US Federal Reserve (Fed) Governor Lisa Cook said on Wednesday that risks are skewed toward higher inflation, adding that she’s optimistic about inflation’s path yet cautious and vigilant.
Key quotes
Risks are skewed toward higher inflation.
US inflation has stalled persistently above 2% goal.
Optimistic about inflation’s path yet cautious and vigilant.
See economy growing slightly better than 2 percent this year.
Concerned about possible timing mismatch between costs of AI investment and increase in productivity.
Best thing Federal Reserve can do is ensure inflation returns to and stays at target.
It is anticipated that disinflation could resume as tariff effects recede, but there is much uncertainty.
US economy solid although some signs of worsening outlook for low and moderate income households.
It is essential to return to a disinflationary path and achieve the inflation target in the near future.
Weak consumer sentiment does not reveal a signal about an increase in slack that can be tackled with Fed policy rate.
I believe the labor market will continue to be supported by last year’s Federal Reserve rate cuts.
Labor market has stabilized and is approximately in balance, but highly attentive to potential for rapid shift.
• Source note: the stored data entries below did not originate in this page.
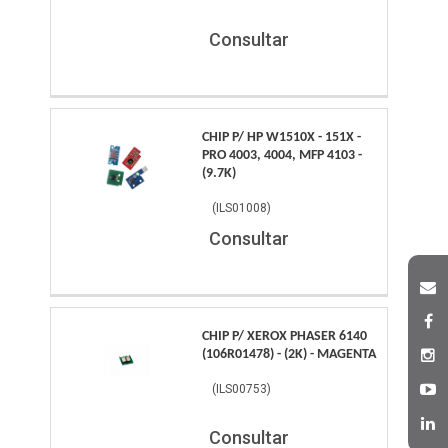
Consultar
CHIP P/ HP W1510X - 151X -
PRO 4003, 4004, MFP 4103 -
(9.7K)
(
ILS01008
)
Consultar
CHIP P/ XEROX PHASER 6140
(106R01478) - (2K) - MAGENTA
(
ILS00753
)
Consultar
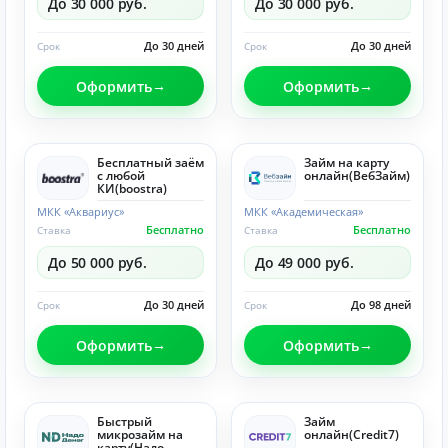
До 30 000 руб.
До 30 000 руб.
До 30 дней
До 30 дней
Срок
Срок
Оформить
Оформить
Бесплатный заём
Займ на карту
с любой
онлайн(ВебЗайм)
КИ(boostra)
МКК «Аквариус»
МКК «Академическая»
Бесплатно
Бесплатно
Ставка
Ставка
До 50 000 руб.
До 49 000 руб.
До 30 дней
До 98 дней
Срок
Срок
Оформить
Оформить
Быстрый
Займ
микрозайм на
онлайн(Credit7)
карту(Надо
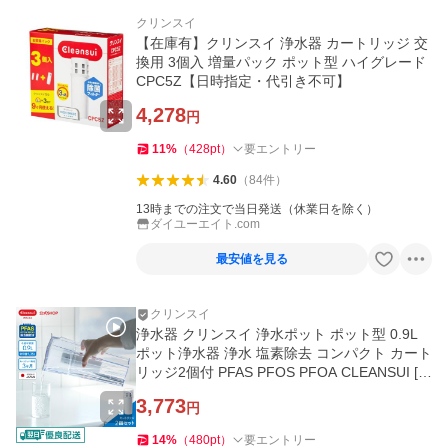
クリンスイ
【在庫有】クリンスイ 浄水器 カートリッジ 交
換用 3個入 増量パック ポット型 ハイグレード
CPC5Z【日時指定・代引き不可】
4,278
円
11
%
（
428
pt
）
要エントリー
4.60
（
84
件
）
13時までの注文で当日発送（休業日を除く）
ダイユーエイト.com
最安値を見る
クリンスイ
浄水器 クリンスイ 浄水ポット ポット型 0.9L
ポット浄水器 浄水 塩素除去 コンパクト カート
リッジ2個付 PFAS PFOS PFOA CLEANSUI [C
P012W-WT]
3,773
円
14
%
（
480
pt
）
要エントリー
Will not have anything today on recent legal proceedings. Will continue to carry out duties at Fed.
Look forward to getting to know Warsh but do not comment on candidates for Federal Reserve roles.
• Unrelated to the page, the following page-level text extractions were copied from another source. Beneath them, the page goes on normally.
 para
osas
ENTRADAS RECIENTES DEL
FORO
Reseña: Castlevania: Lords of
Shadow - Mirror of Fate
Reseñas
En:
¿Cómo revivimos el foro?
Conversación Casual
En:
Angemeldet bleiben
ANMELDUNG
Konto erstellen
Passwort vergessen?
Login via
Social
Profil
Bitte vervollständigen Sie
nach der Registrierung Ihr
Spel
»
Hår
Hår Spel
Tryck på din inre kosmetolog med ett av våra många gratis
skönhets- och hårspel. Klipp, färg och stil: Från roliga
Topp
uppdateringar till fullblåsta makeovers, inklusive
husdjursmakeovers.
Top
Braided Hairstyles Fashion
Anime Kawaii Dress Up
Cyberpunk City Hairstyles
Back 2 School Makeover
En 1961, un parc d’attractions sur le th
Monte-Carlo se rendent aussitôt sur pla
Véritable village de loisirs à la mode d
Last core personal consumption expenditures reading way above Federal Reserve target.
Goods inflation hopefully will dissipate quickly; once it does, we should be back on the disinflation path.
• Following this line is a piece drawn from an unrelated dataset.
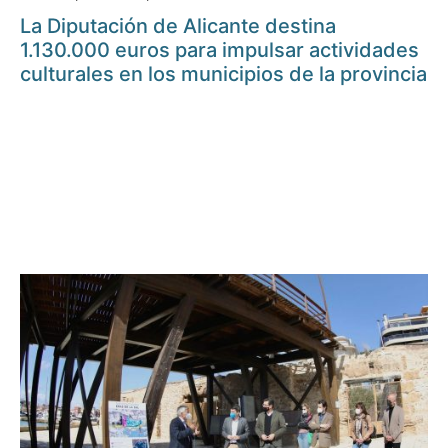
La Diputación de Alicante destina
1.130.000 euros para impulsar actividades
culturales en los municipios de la provincia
Have to monitor labor market very closely.
US monetary policy is somewhat restrictive.
It is the right time to sit back and wait to see what happens.
I want to wait to see what happens, considering long and variable delays.
Still a lot to monitor regarding financial stability, including credit.
Market reaction
At the time of writing, the US Dollar Index (DXY) is trading around 97.65, up 0.26% on the day.
Fed FAQs
Monetary policy in the US is shaped by the Federal Reserve (Fed). The Fed has two mandates: to achieve price stability and foster full employment. Its primary tool to achieve these goals is by adjusting interest rates.
When prices are rising too quickly and inflation is above the Fed’s 2% target, it raises interest rates, increasing borrowing costs throughout the economy. This results in a stronger US Dollar (USD) as it makes the US a more attractive place for international investors to park their money.
When inflation falls below 2% or the Unemployment Rate is too high, the Fed may lower interest rates to encourage borrowing, which weighs on the Greenback.
The Federal Reserve (Fed) holds eight policy meetings a year, where the Federal Open Market Committee (FOMC) assesses economic conditions and makes monetary policy decisions.
The FOMC is attended by twelve Fed officials – the seven members of the Board of Governors, the president of the Federal Reserve Bank of New York, and four of the remaining eleven regional Reserve Bank presidents, who serve one-year terms on a rotating basis.
In extreme situations, the Federal Reserve may resort to a policy named Quantitative Easing (QE). QE is the process by which the Fed substantially increases the flow of credit in a stuck financial system.
It is a non-standard policy measure used during crises or when inflation is extremely low. It was the Fed’s weapon of choice during the Great Financial Crisis in 2008. It involves the Fed printing more Dollars and using them to buy high grade bonds from financial institutions. QE usually weakens the US Dollar.
Quantitative tightening (QT) is the reverse process of QE, whereby the Federal Reserve stops buying bonds from financial institutions and does not reinvest the principal from the bonds it holds maturing, to purchase new bonds. It is usually positive for the value of the US Dollar.